[WHAT YOU WILL DO]:
Filter the stored entries below and copy out each line that contains the string "second".
═════ DATASET ENTRIES ═════
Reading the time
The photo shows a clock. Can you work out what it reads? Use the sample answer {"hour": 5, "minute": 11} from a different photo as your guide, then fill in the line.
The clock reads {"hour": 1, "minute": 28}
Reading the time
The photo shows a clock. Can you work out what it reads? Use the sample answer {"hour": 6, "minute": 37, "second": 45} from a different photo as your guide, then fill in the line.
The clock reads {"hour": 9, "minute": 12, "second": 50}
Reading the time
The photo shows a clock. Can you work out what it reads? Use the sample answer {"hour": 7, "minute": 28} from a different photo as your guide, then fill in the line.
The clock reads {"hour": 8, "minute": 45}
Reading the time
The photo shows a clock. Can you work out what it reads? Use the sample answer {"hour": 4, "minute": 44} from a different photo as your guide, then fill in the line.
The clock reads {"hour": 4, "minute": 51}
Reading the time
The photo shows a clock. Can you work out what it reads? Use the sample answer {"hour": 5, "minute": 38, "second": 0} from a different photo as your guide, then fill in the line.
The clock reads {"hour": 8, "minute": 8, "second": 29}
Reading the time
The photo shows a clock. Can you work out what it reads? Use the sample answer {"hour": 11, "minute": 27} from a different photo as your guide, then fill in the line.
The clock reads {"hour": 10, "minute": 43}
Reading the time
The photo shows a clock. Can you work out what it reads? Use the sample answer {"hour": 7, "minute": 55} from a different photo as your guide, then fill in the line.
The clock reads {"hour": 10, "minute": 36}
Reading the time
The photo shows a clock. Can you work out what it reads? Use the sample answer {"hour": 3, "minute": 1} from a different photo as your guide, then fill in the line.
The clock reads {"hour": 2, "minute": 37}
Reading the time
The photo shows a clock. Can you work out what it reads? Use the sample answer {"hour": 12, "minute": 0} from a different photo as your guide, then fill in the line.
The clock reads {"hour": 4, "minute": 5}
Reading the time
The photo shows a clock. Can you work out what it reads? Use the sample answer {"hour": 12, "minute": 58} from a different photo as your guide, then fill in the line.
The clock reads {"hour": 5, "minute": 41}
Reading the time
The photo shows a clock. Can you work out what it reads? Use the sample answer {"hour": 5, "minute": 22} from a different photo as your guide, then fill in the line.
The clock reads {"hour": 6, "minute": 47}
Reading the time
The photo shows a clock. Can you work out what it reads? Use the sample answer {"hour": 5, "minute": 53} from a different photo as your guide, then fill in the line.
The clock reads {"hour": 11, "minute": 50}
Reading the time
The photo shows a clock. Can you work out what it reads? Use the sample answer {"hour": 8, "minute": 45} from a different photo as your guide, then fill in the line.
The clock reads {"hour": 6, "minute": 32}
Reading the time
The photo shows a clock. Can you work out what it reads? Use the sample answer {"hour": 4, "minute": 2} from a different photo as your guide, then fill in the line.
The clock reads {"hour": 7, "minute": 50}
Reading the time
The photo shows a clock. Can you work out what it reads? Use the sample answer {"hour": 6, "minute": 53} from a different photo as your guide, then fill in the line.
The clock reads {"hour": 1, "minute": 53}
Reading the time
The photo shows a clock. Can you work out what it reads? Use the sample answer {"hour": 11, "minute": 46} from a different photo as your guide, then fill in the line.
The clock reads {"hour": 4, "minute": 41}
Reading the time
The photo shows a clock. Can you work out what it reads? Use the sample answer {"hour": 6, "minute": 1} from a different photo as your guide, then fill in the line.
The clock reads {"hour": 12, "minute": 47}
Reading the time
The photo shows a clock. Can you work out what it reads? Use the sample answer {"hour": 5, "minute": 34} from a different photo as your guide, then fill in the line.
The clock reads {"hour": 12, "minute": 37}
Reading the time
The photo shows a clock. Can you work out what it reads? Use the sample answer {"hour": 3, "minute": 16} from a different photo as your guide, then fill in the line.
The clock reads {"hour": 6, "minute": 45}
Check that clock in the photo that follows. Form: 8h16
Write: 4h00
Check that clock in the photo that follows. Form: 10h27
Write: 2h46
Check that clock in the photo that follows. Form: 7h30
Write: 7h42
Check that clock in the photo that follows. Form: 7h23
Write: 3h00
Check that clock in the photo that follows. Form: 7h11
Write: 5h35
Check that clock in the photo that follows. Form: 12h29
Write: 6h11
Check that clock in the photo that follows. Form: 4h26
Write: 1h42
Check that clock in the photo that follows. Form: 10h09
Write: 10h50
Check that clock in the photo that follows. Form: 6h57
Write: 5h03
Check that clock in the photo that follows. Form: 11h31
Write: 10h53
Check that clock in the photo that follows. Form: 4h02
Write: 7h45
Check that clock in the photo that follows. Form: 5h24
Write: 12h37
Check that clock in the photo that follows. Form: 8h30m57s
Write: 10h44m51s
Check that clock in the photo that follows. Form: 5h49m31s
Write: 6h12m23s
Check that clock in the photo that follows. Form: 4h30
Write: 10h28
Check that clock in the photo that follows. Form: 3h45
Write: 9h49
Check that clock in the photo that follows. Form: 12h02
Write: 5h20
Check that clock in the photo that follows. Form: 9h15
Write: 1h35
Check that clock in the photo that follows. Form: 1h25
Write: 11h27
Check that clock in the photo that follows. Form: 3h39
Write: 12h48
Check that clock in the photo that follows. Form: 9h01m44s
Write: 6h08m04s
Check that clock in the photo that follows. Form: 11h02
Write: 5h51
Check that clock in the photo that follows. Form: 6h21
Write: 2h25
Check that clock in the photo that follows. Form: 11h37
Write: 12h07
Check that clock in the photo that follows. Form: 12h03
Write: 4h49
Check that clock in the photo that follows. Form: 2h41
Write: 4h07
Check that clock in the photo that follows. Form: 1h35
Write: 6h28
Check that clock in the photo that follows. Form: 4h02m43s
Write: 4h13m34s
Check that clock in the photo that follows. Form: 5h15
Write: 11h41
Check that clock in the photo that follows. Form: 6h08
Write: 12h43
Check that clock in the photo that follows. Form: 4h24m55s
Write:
═════
[OUTPUT]:
The photo shows a clock. Can you work out what it reads? Use the sample answer {"hour": 6, "minute": 37, "second": 45} from a different photo as your guide, then fill in the line.
The clock reads {"hour": 9, "minute": 12, "second": 50}
The photo shows a clock. Can you work out what it reads? Use the sample answer {"hour": 5, "minute": 38, "second": 0} from a different photo as your guide, then fill in the line.
The clock reads {"hour": 8, "minute": 8, "second": 29}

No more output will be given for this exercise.